CBS News This Morning interviews Roberta Guaspari, an inner-city violin teacher.

You may not have heard about her fight to keep music lessons available to public school kids in a New York City neighborhoods.

But you've certainly heard of the actress Meryl Streep, who portrays Guaspari in the new film Music of the Heart.


Guaspari moved to New York in 1980 to teach violin in the schools as a way of supporting her family. But 10 years into her violin program, the New York City school district cancelled the funding.

So she started a series of benefit concerts to raise the money she needed to continue providing free music lessons to inner-city kids.

And the excitement on the kids' faces was portrayed in a documentary based on her work called Small Wonders, nominated for an Academy Award in 1995.

"There's a sad part to that, because the kids get so sad when they don't get in the class. I don't actually go to the classes for that any more because I can't stand to see the disappointment on the kids' faces," Guaspari says.

The documentary so moved horror film director Wes Craven that he begged to direct the movie Music of the Heart, starring Streep as Guaspari.
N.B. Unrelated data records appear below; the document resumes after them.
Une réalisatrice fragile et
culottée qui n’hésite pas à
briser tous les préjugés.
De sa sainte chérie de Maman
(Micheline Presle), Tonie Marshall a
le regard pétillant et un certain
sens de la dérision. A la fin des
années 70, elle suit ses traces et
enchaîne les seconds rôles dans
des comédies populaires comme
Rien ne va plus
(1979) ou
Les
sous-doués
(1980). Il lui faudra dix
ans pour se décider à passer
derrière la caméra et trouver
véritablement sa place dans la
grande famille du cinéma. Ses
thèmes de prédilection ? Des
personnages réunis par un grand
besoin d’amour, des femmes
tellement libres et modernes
"[Craven] said he's made 23 horror films. And while he hadn't made one like this, he really knew his craft. He promised me he'd make the best possible film about my program," says Guaspari.

Guaspari, involved in the film as a consultant, says she was pleased with the results.

"The screenwriter spent 10 days with me; she really was committed to making it an honest representation of my work. Wes Craven and all involved really took care of the story," she says.

Guaspari didn't teach Streep how to play the violin; only Madonna got the lessons. "Meryl didn't study with me. I had been teaching Madonna for 10 weeks when she was supposed to be doing the project, Guaspari says.

"And when it switched to Meryl, I had to stop the lessons because the school year was starting, and I still had my kids to teach," she says

One aspect of the film that displeased Guaspari concerned a fellow music teacher who is made to be the comic foil in the movie.

"I don't want him to think that's how I see him," she clarifies. "And I'm sure he'll think that. That's the only negative in the whole film."

But overall, Guaspari is happy with the movie, she says; and since filming began, the school district resumed funding of her program.

"We still need to raise funds of course. Music education has to be part of young children's curriculum," she says.

"People think music and art is just entertainment. It's not. It's such a discipline," Guaspari says.

"It shouldn't just be available for the gifted and talented - I hate that term - but for all kids," she adds.